See previous note to AOLserver listserv as I just committed the code...
Might be some stuff of interest that would make sense to move back into
the core. I'd also like to see modifications made to Tcl to make it much
easier to plug in alternate allocators (Hoard, tcmalloc, etc.) where
using those allocators makes the most sense. I think, as you mentioned,
the current Tcl threaded allocator is optimized to be a high performance
malloc, which is achieved by all but eliminating lock contention, but at
the cost of higher memory usage.
If the exploratory work Jim and did showed anything, it's that it isn't
very easy, or wise, to try and make the current allocator into a "one
size fits all" solution - probably better to instead use the particular
allocator which is best suited for your particular needs (high
performance, low memory usage, etc.)
- n
[EMAIL PROTECTED] wrote:
I'm of course interested in seeing whatever variants of the threaded malloc
that are done. The original was also provided (with thanks) by the folks at
AOL, designed on the original mods to threaded Tcl and high perf malloc for
it.
If this is all just refined improvement on the same, then it should go
straight back into the Tcl core.
Jeff Hobbs, The Tcl Guy, http://www.ActiveState.com/
Jim Davidson wrote:
Folks,
Nate and I spent a lot of time -- frankly, far too much time --
chasing this down a few months back. We ended up completely re-
writing the multi-threaded allocator with features to reclaim memory,
fix stats counters which in the current code are broken and lie, and
added an "alloc" command with all sorts of fun introspection
features, and some monitoring adp pages. Nate will post it for folks
to try if interested -- consider it interesting but experimental :)
-Jim
On Jun 2, 2006, at 2:37 PM, Guan Yang wrote:
Thanks,
What values would you suggest for NBUCKETS and MAXALLOC?
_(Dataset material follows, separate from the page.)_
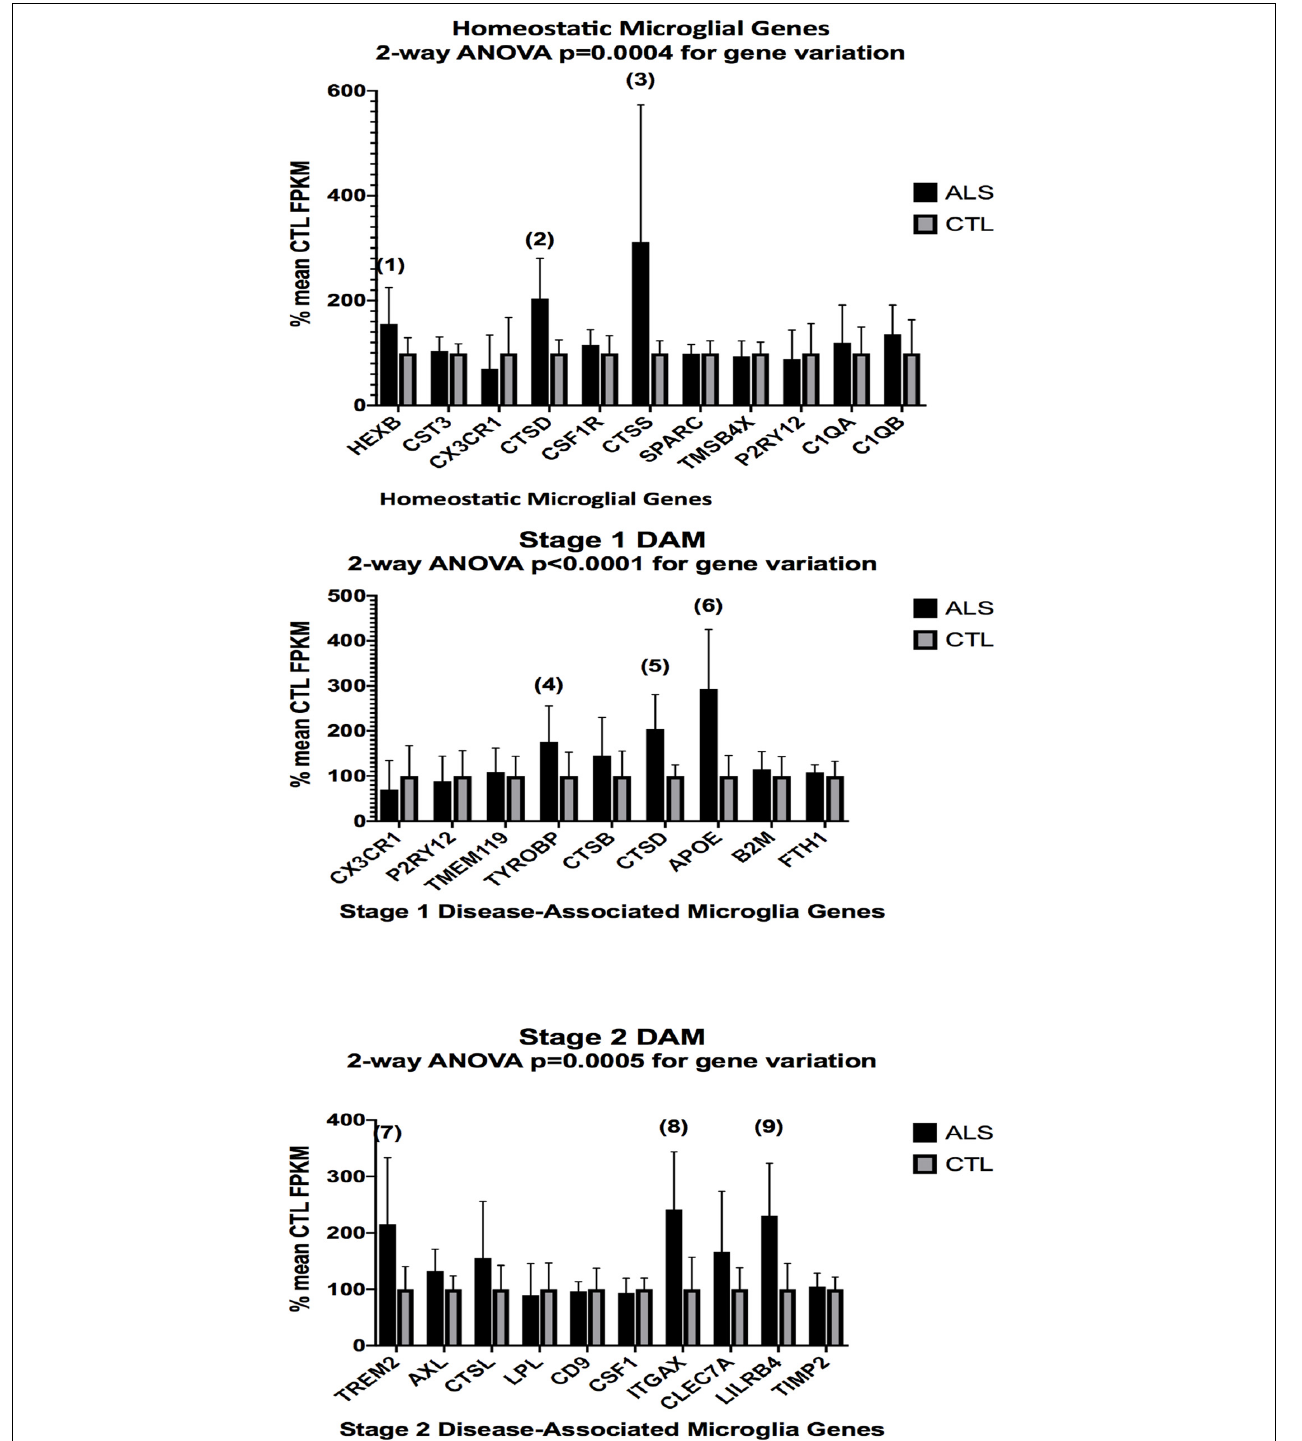
FIGURE 3 | Expression of genes associated with homeostatic microglia (top graph), Stage 1 DAM (middle graph), and Stage 2 DAM (bottom graph) according to Keren-Shaul et al. (2017) in ALS and CTL cervical spinal cord samples. Gene alignments were based on paired-end (PE) Illumina sequencing of rRNA-depleted tissue total RNA, followed by removal of sequencing adapters (Trimmomatic R (cid:13) ) and alignment against the hg38 version of the human genome using Tophat2/Bowtie2 and quantitation with Cufflinks. All samples with mean CTL FPKM < 2.0 were removed. Data are expressed as average ± SD of mean CTL gene expression. Two-way ANOVA results are shown in each graph. Unpaired t -tests for significance showed: (1), p = 0.055 (nearly significant); (2), p = 0.0032; (3) p = 0.040; (4), p = 0.046; (5), p = 0.0032; (6), p = 0.0018; (7), p = 0.021; (8), p = 0.0050; (9), p = 0.0038. n = 7 AlS and 8 CTL.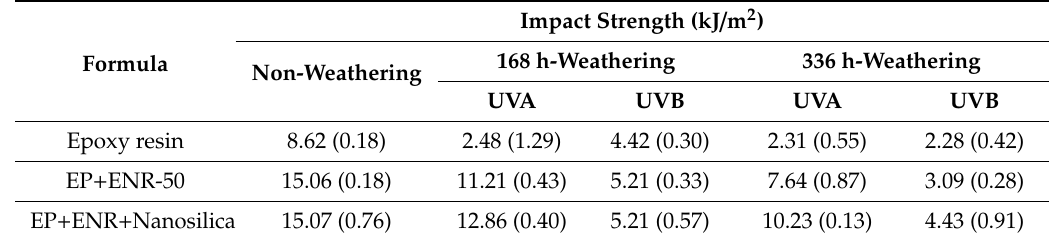
Table 2. The mean values of the impact strength of the samples.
And looking at tclThreadAlloc.c, I'm not quite sure how to make the
spacing closer.
Guan
On 2 Jun 2006, at 19:28 , Jeff Rogers wrote:
I think one difference is in the tcl version itself; the latest
versions use a fast multithreaded allocator that allocates on
average slightly more than double the amount requestes, while
earlier versions may have been more frugal. You can cut your
memory usage by a third or more by increasing the number of
buckets defined in tclThreadAlloc.c and making the spacing closer;
there will be a bit more constant overhead and the allocator would
run microscopically slower. You may also want to look into the
ttrace module which makes all the tcl interpreters lazily load
their code instead of loading everything up front which can be a
significant savings but I have had very little luck with it (I
think the openacs code does too many fancy things to work well
with it).
-J
Guan Yang wrote:
Hi,
A couple of weeks ago I moved a number of servers to AOLserver
4.0.10 from various versions of 3.4 because of the 10^9 seconds
problem. After the move servers that were preivously using
100-120 MB of memory are now using around 300 MB to 400 MB each.
I've tried to turn off or reduce adp and fastpath caches,
reducing maxthreds to the 40's level. Stacksize is 500k. We have
used more or less the same config files, with a few changes like
the new nsopenssl configuration format.
Has anyone else had experiences with memory usage after switching
to AOLserver 4.0, and is there any easy way to reduce it?